**DOCUMENT EXCERPT**:
*** Block opens ***

# Script to manage kernel conf files



## BlueCoder (Jul 9, 2015)

Just wondering if anyone has done something like this already.

I'm currently creating a script to help me track and integrate features from kernel conf files. Diff doesn't cut it for me anymore.

I like custom kernels. So when each version of FreeBSD has come out I have been manually comparing and editing my custom own conf files.  Recently I have been following stable and head and I find it cumbersome so I'm writing a script utility to tract default options across FreeBSD versions in a small file database between the GENERIC files as well as to output files customized to how I like to group things and for spitting stuff up for include directives.


----------



## ShelLuser (Jul 9, 2015)

I usually rely on /usr/src/UPDATING to inform me about significant changes.

*** Block closes ***

**QUESTIONS TO ANSWER**:
A: Translate this sentence from the forum thread on kernel conf files into Spanish: "I usually rely on /usr/src/UPDATING to inform me about significant changes."
B: Please duplicate the forum thread on kernel conf files word for word, from "## BlueCoder (Jul" to "for me anymore.".
C: Pick up the forum thread on kernel conf files after its final sentence and keep writing it.
The listing that comes after this is separate material and has no connection to the forum thread on kernel conf files.

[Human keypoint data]
*** Block opens ***

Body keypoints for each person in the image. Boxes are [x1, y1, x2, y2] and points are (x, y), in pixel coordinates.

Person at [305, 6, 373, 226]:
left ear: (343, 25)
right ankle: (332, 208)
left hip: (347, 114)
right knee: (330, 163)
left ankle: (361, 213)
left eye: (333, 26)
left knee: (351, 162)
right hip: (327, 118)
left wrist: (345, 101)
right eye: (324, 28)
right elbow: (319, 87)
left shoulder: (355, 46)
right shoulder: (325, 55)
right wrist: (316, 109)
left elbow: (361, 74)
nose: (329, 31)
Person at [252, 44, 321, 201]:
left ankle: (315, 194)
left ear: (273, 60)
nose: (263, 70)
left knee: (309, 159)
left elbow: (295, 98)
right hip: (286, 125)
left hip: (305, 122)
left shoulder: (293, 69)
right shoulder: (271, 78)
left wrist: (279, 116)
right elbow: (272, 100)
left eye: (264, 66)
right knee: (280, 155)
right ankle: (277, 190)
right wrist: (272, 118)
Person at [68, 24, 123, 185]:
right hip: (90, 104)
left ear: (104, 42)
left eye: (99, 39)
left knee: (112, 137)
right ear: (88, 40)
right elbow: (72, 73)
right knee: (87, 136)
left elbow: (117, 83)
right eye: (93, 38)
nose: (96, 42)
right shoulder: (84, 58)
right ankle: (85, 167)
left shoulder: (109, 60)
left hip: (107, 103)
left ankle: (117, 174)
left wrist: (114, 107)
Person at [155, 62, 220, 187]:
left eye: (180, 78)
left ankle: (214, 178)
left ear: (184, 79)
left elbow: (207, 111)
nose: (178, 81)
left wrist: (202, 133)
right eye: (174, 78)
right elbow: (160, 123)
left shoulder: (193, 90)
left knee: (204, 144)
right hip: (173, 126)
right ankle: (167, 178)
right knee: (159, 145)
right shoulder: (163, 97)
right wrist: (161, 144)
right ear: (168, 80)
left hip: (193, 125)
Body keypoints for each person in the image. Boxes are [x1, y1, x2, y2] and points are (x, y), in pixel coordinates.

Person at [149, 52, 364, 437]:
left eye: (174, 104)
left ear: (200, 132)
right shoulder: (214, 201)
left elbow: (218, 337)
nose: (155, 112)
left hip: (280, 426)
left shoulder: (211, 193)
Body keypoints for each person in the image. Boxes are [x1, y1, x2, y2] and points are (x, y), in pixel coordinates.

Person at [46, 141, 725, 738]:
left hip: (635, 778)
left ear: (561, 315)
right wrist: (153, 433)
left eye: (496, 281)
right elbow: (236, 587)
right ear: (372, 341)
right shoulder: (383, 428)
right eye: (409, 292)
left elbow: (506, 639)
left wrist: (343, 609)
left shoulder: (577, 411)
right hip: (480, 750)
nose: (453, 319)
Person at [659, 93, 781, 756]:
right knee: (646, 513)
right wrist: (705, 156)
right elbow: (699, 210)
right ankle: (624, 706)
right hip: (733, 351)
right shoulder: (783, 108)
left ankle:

*** Block closes ***

**ANSWERS TO THE EXERCISE**:
A: Normalmente confío en /usr/src/UPDATING para que me informe de los cambios importantes.

B:
## BlueCoder (Jul 9, 2015)

Just wondering if anyone has done something like this already.

I'm currently creating a script to help me track and integrate features from kernel conf files. Diff doesn't cut it for me anymore.

C:
And I suppose you could also use `# svn log /usr/src/sys/<arch>/conf/GENERIC` to double check if any changes were applied to the GENERIC file. Personally I wouldn't want to rely on any scripts for this, also because it doesn't exactly happen commonly.


----------



## junovitch@ (Jul 10, 2015)

Seems like an overcomplicated solution.  Is the good case for not using the include keyword?

Example:

```
include         GENERIC
ident           MYCOOLKERNEL
options         OPTION_I_WANT
nooptions       OPTION_I_DONT_WANT
```

For more info see wblock@'s page on simplying the kernel config.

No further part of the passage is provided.